═════ RAW DATA ═════

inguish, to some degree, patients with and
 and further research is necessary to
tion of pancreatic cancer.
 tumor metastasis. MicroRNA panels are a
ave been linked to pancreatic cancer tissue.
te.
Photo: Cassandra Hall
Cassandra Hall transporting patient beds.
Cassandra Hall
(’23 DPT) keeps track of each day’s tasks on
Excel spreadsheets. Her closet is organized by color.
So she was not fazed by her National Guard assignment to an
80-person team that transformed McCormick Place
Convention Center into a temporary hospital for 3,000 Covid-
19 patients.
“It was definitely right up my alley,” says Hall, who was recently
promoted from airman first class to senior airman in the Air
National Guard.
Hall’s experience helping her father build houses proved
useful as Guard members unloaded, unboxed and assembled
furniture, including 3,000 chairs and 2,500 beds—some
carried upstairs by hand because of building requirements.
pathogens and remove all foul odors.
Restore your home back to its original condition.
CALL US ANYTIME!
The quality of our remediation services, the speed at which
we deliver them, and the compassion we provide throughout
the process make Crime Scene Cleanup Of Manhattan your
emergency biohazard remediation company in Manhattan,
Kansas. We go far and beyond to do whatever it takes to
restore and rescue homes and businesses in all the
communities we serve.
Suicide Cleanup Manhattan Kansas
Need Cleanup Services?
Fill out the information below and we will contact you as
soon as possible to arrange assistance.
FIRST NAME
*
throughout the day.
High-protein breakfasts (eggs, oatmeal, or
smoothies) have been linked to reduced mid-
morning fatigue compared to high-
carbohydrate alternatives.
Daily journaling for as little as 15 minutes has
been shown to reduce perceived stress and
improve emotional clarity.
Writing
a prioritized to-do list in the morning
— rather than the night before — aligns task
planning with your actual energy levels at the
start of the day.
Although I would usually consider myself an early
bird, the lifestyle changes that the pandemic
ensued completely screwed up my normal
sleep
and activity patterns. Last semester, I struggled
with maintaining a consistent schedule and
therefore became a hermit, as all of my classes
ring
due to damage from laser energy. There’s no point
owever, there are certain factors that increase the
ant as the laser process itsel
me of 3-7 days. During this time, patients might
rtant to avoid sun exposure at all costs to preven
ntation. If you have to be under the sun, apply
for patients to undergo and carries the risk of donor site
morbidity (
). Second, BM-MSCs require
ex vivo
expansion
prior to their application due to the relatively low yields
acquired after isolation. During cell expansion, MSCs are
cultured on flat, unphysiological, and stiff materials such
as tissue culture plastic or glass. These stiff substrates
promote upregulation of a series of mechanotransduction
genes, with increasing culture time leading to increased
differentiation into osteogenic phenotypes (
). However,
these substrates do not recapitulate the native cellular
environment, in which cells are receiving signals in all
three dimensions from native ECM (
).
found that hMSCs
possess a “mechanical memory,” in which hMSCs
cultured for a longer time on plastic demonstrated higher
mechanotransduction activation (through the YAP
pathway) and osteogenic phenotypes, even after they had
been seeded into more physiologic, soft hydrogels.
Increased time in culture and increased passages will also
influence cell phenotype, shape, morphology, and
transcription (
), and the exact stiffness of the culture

═════
═════ RAW DATA ═════

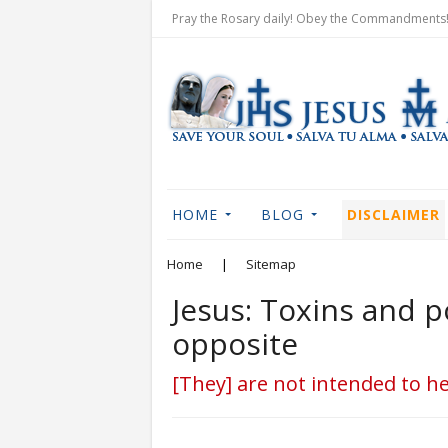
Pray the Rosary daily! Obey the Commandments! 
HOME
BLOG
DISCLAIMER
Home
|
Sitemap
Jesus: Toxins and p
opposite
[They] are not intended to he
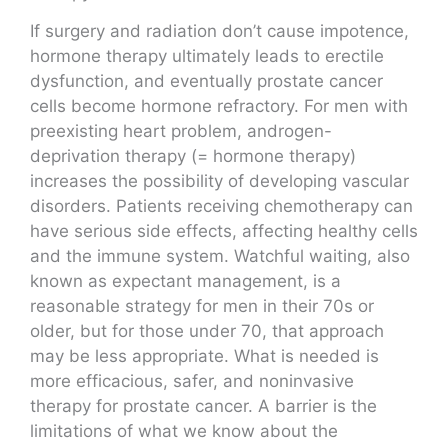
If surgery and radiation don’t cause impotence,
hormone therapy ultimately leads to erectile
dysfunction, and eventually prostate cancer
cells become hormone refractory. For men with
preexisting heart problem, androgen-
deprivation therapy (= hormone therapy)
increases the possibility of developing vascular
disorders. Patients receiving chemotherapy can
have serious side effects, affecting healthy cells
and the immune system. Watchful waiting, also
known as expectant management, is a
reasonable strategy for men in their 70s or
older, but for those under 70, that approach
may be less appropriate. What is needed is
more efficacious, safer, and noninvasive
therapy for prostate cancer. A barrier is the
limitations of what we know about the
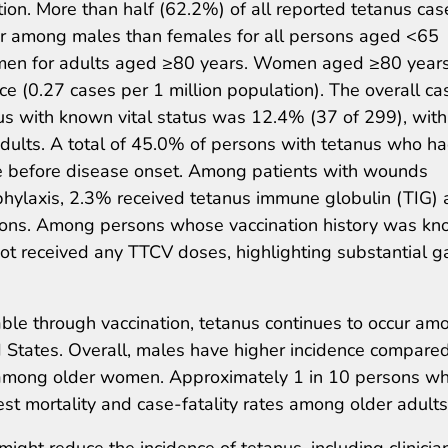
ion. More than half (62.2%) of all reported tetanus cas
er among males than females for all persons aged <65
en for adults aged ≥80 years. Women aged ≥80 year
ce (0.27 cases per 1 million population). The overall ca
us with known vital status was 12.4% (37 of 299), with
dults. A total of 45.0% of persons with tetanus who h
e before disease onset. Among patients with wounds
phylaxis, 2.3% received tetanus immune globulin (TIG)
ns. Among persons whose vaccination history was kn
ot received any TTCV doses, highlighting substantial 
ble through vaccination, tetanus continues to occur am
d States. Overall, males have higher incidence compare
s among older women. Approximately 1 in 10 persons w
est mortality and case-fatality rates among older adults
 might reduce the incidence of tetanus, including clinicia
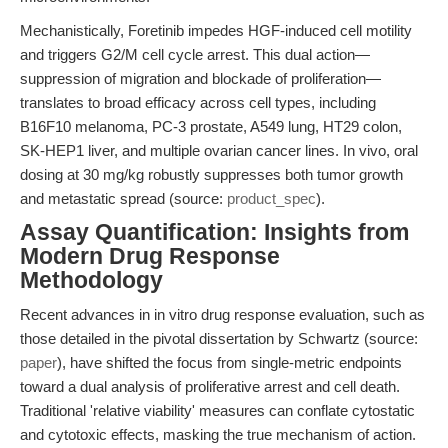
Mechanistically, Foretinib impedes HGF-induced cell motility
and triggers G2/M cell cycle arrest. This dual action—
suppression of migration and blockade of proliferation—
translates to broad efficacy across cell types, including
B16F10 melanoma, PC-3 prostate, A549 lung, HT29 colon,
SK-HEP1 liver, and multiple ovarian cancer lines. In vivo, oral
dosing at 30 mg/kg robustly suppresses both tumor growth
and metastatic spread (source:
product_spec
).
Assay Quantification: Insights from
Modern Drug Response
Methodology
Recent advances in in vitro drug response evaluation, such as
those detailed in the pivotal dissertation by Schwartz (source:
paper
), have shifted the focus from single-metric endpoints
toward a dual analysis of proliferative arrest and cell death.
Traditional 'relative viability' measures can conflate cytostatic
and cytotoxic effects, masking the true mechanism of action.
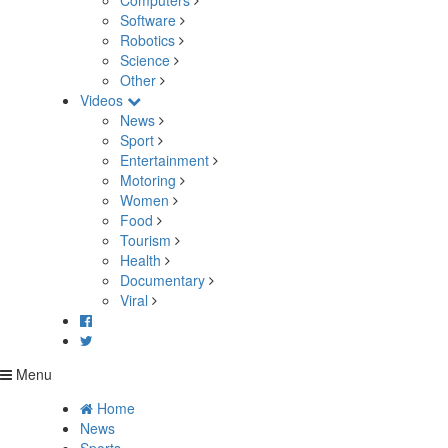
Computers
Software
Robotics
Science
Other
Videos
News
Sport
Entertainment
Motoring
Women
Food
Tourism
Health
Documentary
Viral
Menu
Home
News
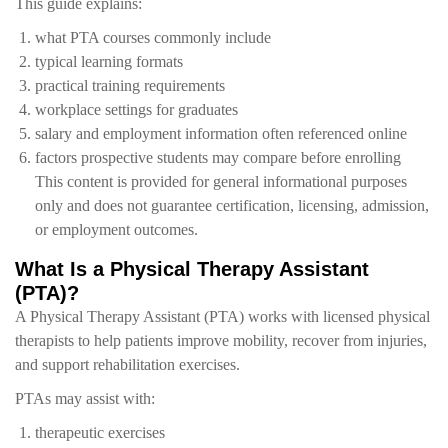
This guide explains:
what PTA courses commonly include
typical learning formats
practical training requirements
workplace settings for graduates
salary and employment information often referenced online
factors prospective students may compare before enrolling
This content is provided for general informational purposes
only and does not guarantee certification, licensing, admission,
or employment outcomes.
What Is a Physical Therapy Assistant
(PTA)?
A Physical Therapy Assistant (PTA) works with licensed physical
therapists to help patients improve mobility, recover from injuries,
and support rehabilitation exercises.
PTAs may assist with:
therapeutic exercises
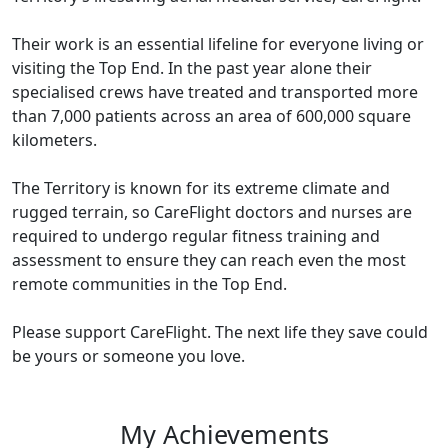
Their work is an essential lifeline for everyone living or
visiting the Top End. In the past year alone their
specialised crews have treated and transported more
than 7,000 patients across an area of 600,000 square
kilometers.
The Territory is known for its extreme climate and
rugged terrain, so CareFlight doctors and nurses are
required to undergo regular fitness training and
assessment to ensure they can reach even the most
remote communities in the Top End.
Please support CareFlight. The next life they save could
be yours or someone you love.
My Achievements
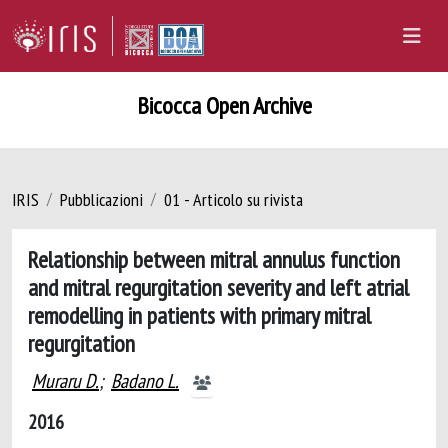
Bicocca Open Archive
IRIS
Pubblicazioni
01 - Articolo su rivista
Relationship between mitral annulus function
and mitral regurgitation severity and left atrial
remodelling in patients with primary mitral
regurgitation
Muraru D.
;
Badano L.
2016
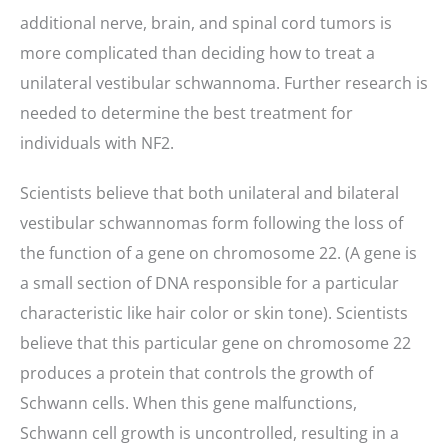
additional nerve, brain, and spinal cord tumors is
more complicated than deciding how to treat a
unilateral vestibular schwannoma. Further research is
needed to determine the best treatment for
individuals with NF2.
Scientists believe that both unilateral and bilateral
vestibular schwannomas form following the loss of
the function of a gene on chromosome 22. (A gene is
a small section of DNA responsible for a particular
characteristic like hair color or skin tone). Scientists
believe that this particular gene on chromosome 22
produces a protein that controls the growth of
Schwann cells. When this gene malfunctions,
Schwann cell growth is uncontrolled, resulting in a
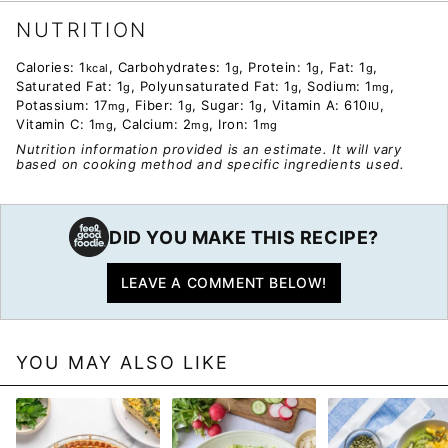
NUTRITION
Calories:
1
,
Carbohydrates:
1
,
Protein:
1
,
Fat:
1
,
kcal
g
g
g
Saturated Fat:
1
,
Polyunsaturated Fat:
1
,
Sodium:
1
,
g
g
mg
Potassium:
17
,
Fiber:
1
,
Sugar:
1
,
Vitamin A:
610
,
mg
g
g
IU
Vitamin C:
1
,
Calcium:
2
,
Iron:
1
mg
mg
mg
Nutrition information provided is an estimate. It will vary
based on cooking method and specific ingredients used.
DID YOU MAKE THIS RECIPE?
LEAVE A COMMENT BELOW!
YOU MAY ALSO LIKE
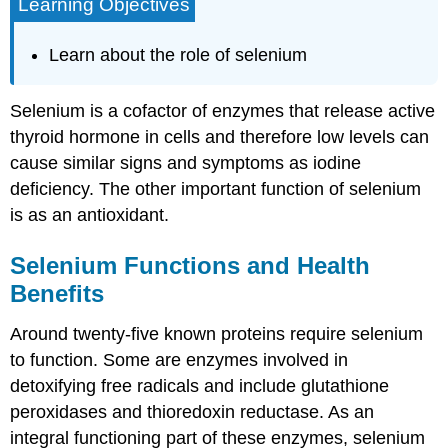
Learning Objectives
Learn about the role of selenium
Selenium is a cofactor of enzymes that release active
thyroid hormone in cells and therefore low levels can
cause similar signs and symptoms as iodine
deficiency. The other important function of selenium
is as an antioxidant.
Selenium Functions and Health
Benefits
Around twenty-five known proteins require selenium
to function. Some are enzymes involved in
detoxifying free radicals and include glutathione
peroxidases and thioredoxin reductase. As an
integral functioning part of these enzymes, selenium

═════
═════ RAW DATA ═════

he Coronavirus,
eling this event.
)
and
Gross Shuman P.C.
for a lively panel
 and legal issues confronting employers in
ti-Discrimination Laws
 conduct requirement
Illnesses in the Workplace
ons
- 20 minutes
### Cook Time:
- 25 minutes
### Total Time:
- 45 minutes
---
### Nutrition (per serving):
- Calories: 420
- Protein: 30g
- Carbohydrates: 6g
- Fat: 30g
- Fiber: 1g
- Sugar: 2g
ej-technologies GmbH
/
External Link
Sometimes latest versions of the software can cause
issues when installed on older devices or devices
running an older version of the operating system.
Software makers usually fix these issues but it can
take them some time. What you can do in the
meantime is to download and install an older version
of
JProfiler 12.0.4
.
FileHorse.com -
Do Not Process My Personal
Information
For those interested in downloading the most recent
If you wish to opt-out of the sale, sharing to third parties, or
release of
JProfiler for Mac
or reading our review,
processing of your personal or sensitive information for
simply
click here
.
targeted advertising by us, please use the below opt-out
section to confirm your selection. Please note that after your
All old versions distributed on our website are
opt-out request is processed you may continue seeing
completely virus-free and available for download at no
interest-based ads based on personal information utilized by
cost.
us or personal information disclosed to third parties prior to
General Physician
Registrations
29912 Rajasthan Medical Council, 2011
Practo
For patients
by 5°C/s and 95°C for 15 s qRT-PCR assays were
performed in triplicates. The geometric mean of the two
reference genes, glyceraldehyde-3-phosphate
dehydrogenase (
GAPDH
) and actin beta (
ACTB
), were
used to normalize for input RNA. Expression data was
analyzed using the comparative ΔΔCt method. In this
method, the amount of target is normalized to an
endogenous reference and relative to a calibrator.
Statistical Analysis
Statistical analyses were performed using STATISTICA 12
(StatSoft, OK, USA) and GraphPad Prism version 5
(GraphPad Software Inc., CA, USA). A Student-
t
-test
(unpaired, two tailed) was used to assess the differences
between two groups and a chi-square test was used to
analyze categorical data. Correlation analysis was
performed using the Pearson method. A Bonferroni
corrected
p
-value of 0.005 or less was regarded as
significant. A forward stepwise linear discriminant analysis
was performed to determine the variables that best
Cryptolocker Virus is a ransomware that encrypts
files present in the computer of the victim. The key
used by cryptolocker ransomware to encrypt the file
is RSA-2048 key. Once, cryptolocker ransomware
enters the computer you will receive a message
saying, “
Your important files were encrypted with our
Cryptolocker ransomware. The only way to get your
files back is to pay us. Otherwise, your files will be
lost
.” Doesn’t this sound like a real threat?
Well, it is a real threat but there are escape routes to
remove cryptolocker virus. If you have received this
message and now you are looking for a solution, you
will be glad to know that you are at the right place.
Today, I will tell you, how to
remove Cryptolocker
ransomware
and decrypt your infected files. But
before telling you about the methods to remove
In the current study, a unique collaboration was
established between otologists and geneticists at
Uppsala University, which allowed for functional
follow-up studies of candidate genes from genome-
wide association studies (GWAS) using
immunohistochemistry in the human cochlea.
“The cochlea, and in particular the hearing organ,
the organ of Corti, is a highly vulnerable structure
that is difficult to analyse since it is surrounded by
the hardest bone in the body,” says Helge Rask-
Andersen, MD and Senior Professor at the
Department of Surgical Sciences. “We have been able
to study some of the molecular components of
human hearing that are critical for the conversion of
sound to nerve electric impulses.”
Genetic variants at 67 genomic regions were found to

═════

ABOUT THIS EXERCISE:
Provide only the number of lines above that contain the word "right".

TASK ANSWER:
2